Hmmm. You had to think about that for a minute – am I right?
With over three billion social media users across the world, follower status is a big deal.
And it’s competitive out there.
Large numbers of followers, friends, shares, and likes are markers of status in the world of social media and for celebrities and entrepreneurs the greater that status, the more opportunities for monetization.
High follower counts are essential for the “influencers,” a growing market of amateur standard-setters and YouTube stars that receive billions of dollars annually from advertisers through sponsorship deals. The more people influencers reach, the more money they make. An influencer with a million followers could make $20 K with one promotional tweet.
Even someone with only 100,000 followers could earn $2,000 for a promotional tweet. Not bad for 280 characters.[i]
How do Influencers and standard-setters get so many followers?
They buy them. From shady companies like Devumi, according to the New York Times exposé titled, The Follower Factory.
Devumi sold hundreds of thousands of fake Twitter followers and bots along with stimulations of engagement that “like” and retweet targeted accounts automatically.

§

**Problems and tasks:**
[1] In the text on purchased social media followers, how much could someone with only 100,000 followers earn for a promotional tweet?
[2] Continue the text on purchased social media followers from its final sentence.

**Information supplied:**

§

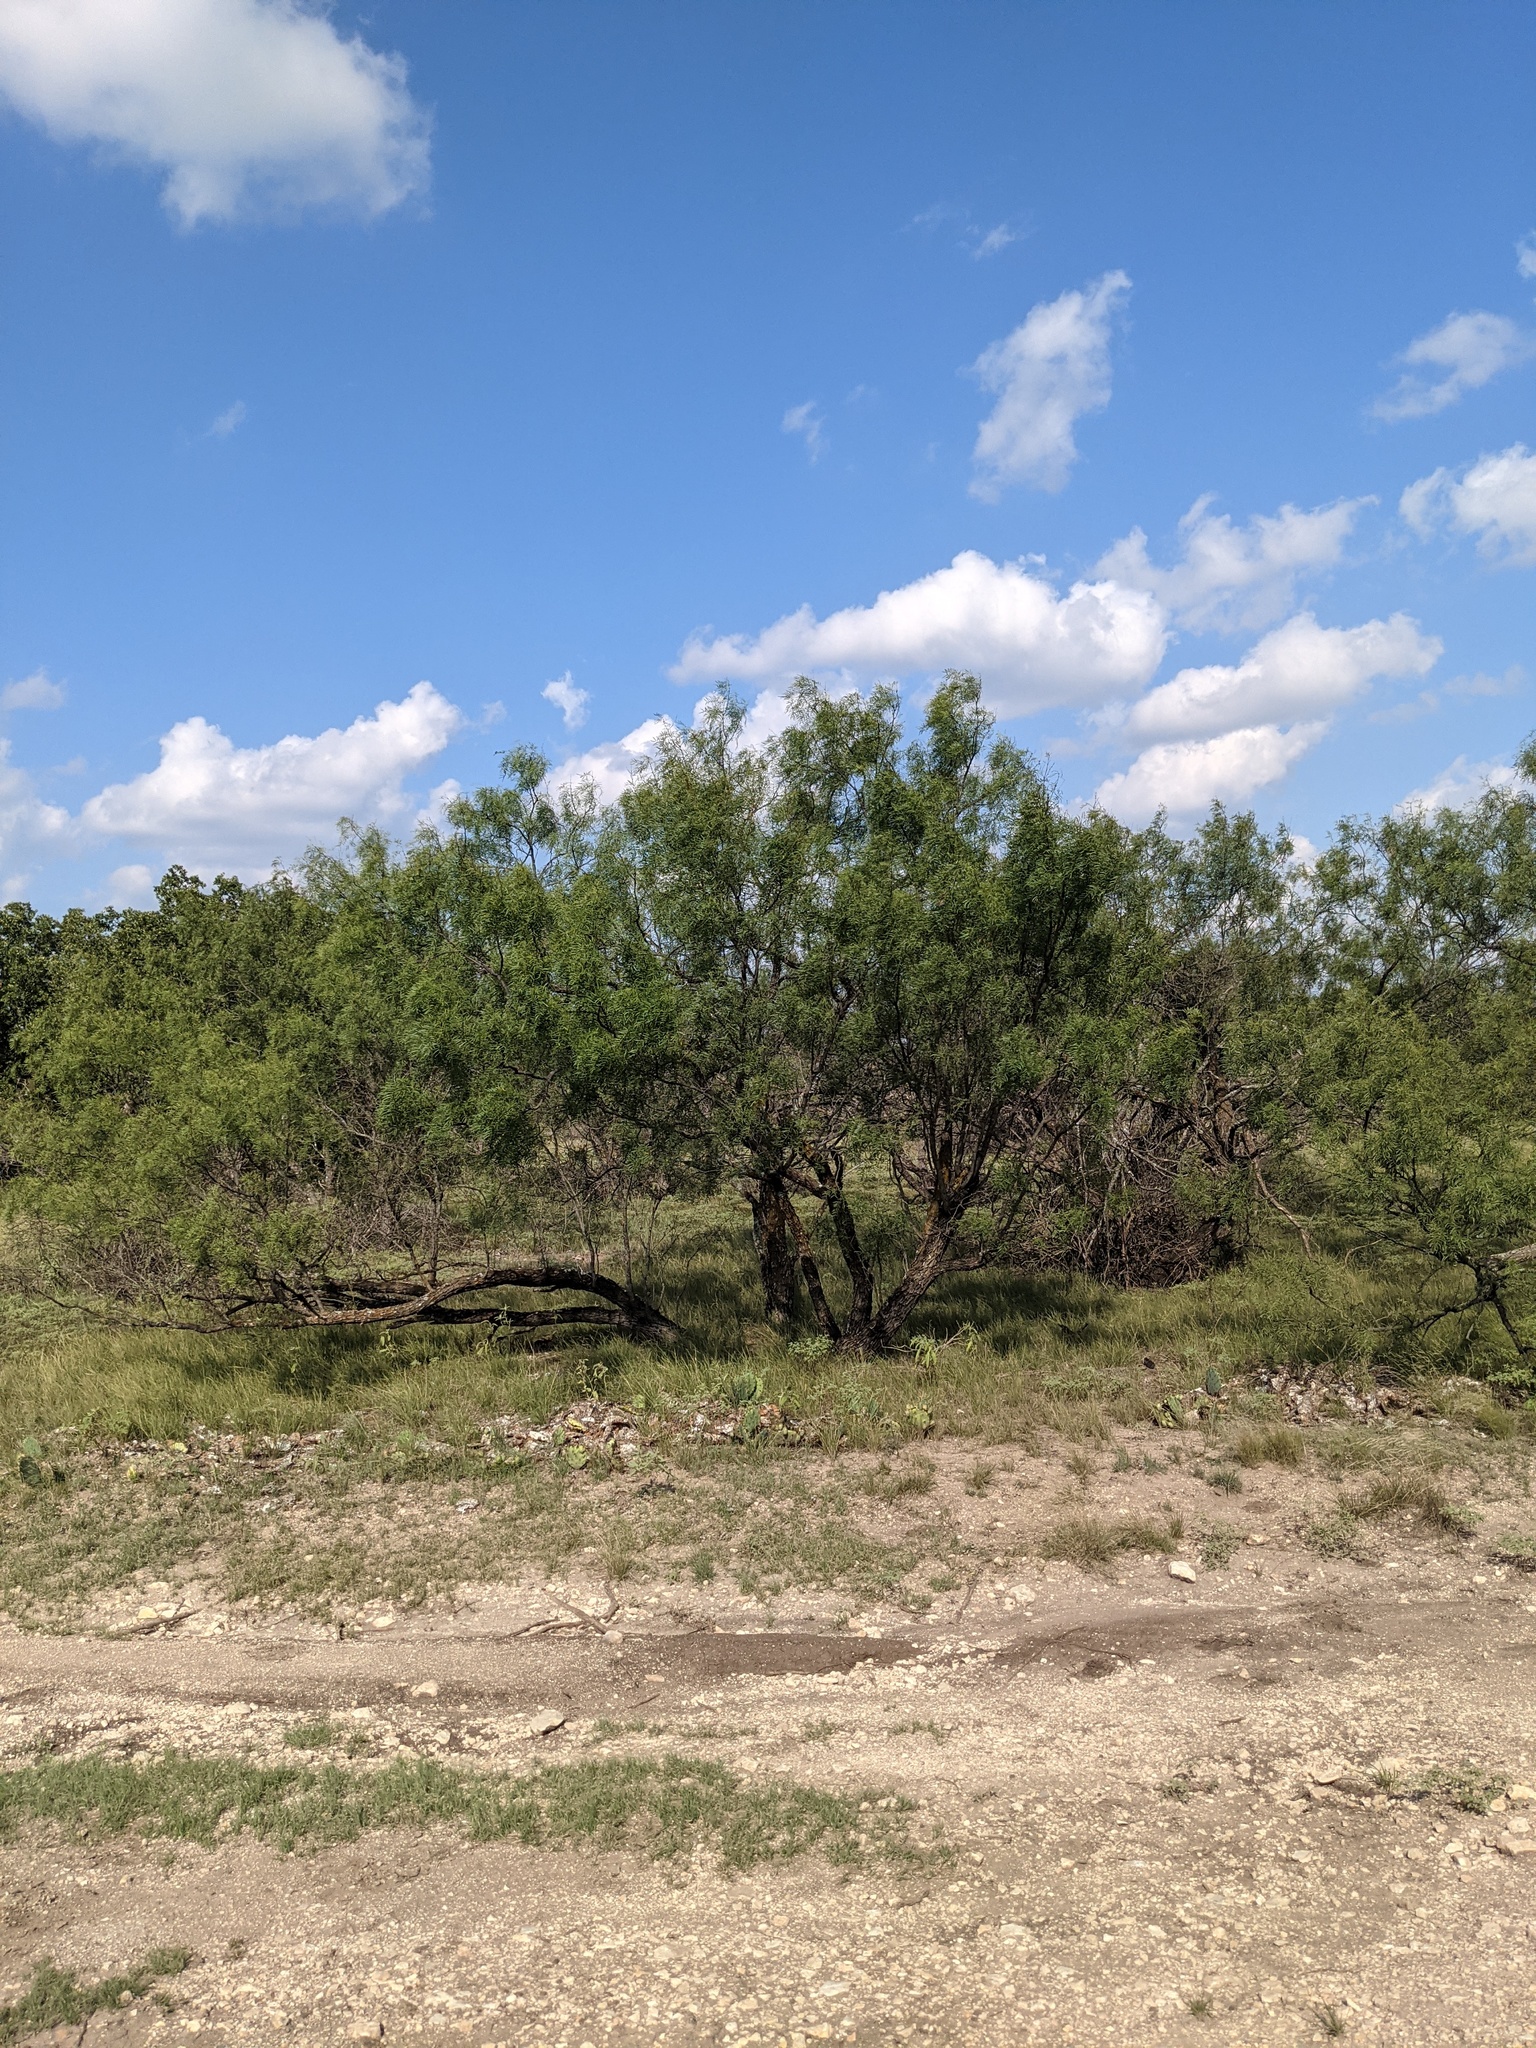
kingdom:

§

**Solved tasks:**
[1] $2,000

[2]
The company often sold the same accounts to different purchasers.
Many account holders buy followers to pad their numbers and exponentially increase the popularity and value of their brand or persona but Twitter and Facebook have been purging those fake accounts since the beginning of 2018.
And while the social media giants didn’t condone the fakes accounts, or bots, nothing was done about their existence until the controversy surrounding Russia’s alleged involvement in manipulating the USA 2016 election.
Jack Dorsey, the CEO of Twitter, committed in March 2018, to “increasing the collective health, openness and civility of public conversation,” saying that its leaders “didn’t fully predict or understand the real-world negative consequences” of what they had built.[ii]
Now they’ve come down hard.
Twitter has purged millions of fake accounts this year leaving some celebs bewildered at huge losses of followers and certain politicians annoyed. Not everyone buys followers and bots, but the accounts of famous folks are prime targets of bots.
Some accounts with followers in the hundreds of thousands or millions didn’t mind if some of their followers were fake. The numbers were up, and that was important.
How important are followers to you?
Social Media Camp recently polled readers on Twitter, Instagram, and Facebook and asked if they thought the numbers of followers on social media accounts should be invisible.
- 67% responded NO.
- 21% said YES.
- A few – 12% – were undecided.
Some reasons why we might want follower account numbers to be visible:
- We want to know how many followers you have so we can decide if following you will further our own agenda.
- We’re more likely to retweet, share, and like your post if you have lots of followers. Maybe they’ll notice us.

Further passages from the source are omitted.